Most universities will have some sort of quasi-judicial appeal process. You can try to navigate it yourself, but I would strongly suggest that you find an expert to help you. Some universities may have an ombudsman or some sort of "public defender" service that provides trained students you can work with. You could also talk to students or faculty who have experience with the process, or even consider hiring a lawyer.
Part of what you'll want to know is who will judge such a case, what sort of evidence you can present, and what "standard of proof" is expected.
Some evidence that you could consider trying to present, if possible:
Expert testimony from an impartial person familiar with the online system, to explain that a logged access does not necessarily prove that you actually looked at the information, and to explain how it could happen without your knowledge. For instance, you might be able to get someone from the university's IT office to testify, or a computer science professor. (People who work in technical fields are often pretty sensitive to cases where a poor understanding of technology by those in authority results in an injustice, so I think you might not have too hard a time recruiting someone.)

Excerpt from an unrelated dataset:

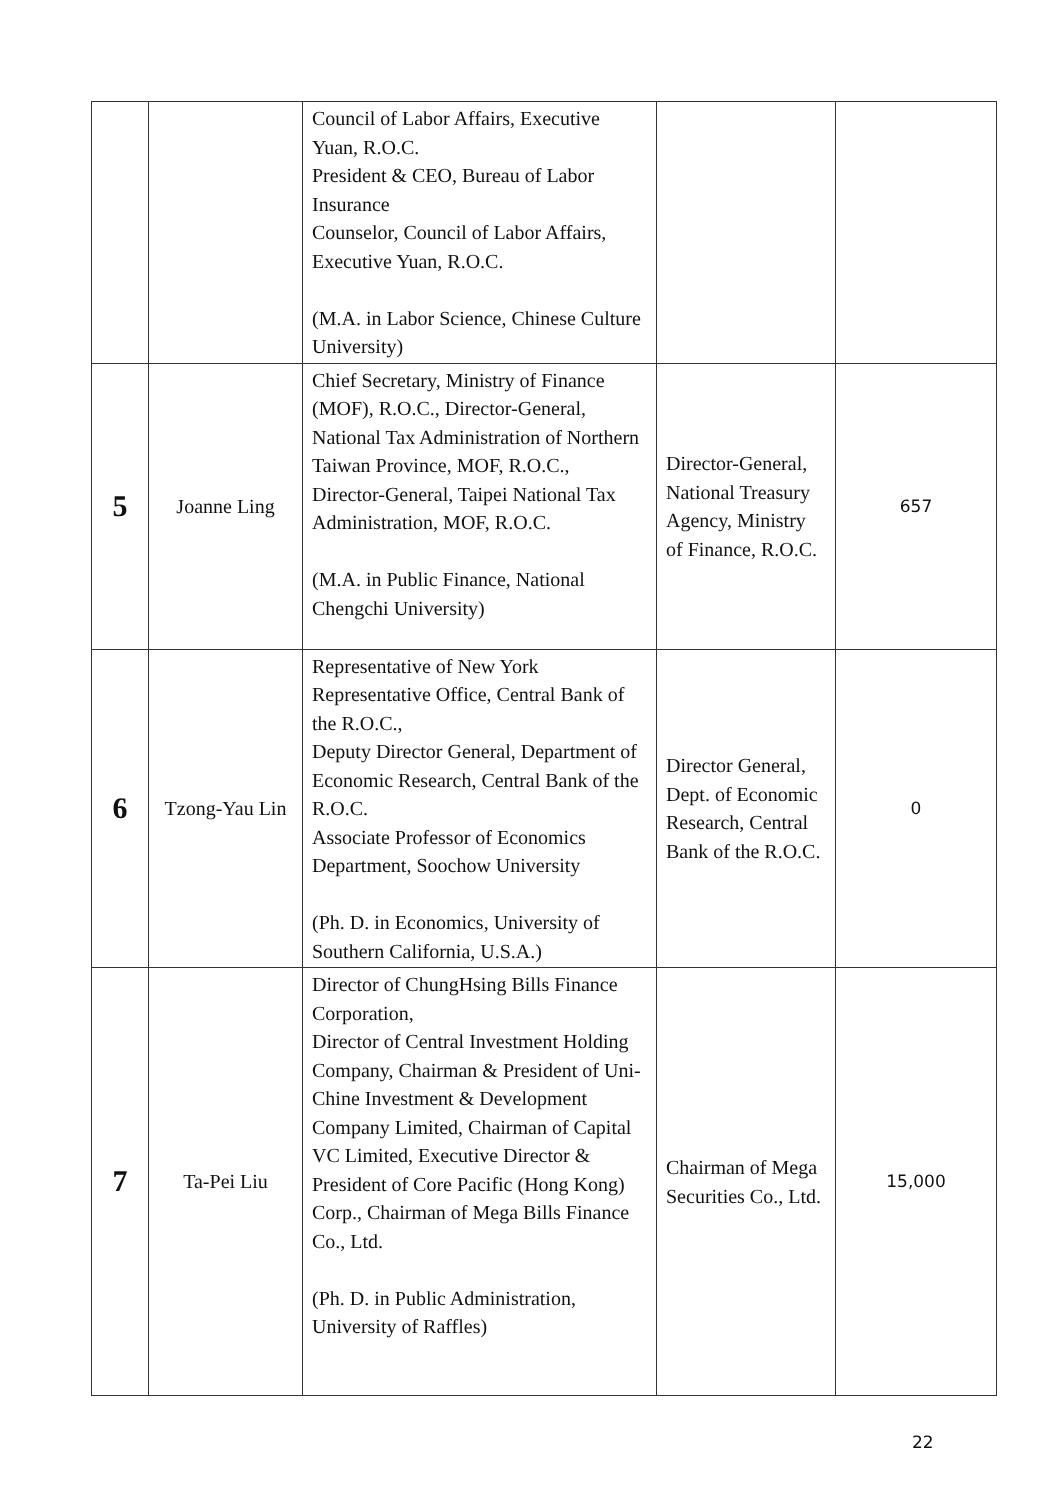| | | Council of Labor Affairs, Executive Yuan, R.O.C. President & CEO, Bureau of Labor Insurance Counselor, Council of Labor Affairs, Executive Yuan, R.O.C. (M.A. in Labor Science, Chinese Culture University) | | |
| 5 | Joanne Ling | Chief Secretary, Ministry of Finance (MOF), R.O.C., Director-General, National Tax Administration of Northern Taiwan Province, MOF, R.O.C., Director-General, Taipei National Tax Administration, MOF, R.O.C. (M.A. in Public Finance, National Chengchi University) | Director-General, National Treasury Agency, Ministry of Finance, R.O.C. | 657 |
| 6 | Tzong-Yau Lin | Representative of New York Representative Office, Central Bank of the R.O.C., Deputy Director General, Department of Economic Research, Central Bank of the R.O.C. Associate Professor of Economics Department, Soochow University (Ph. D. in Economics, University of Southern California, U.S.A.) | Director General, Dept. of Economic Research, Central Bank of the R.O.C. | 0 |
| 7 | Ta-Pei Liu | Director of ChungHsing Bills Finance Corporation, Director of Central Investment Holding Company, Chairman & President of Uni-Chine Investment & Development Company Limited, Chairman of Capital VC Limited, Executive Director & President of Core Pacific (Hong Kong) Corp., Chairman of Mega Bills Finance Co., Ltd. (Ph. D. in Public Administration, University of Raffles) | Chairman of Mega Securities Co., Ltd. | 15,000 |
22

Testimony from other students that they did not see you look at your phone or any other device during the exam
Testimony from the professor as to whether she saw you look at your phone, etc
As for your classes for next quarter, it would be worth it to talk to the instructors of those classes. You can tell them that you were charged with dishonesty and you are appealing, but that in any case you have learned the course material. They will typically have the authority to waive the prerequisite requirement, so that you can take their course despite not having passed the previous course, and they might be willing to agree that it serves no purpose to delay your progress through the program by making you retake a course whose material you already learned. This way you can continue to move through your courses even if your appeal is not resolved before the next term starts.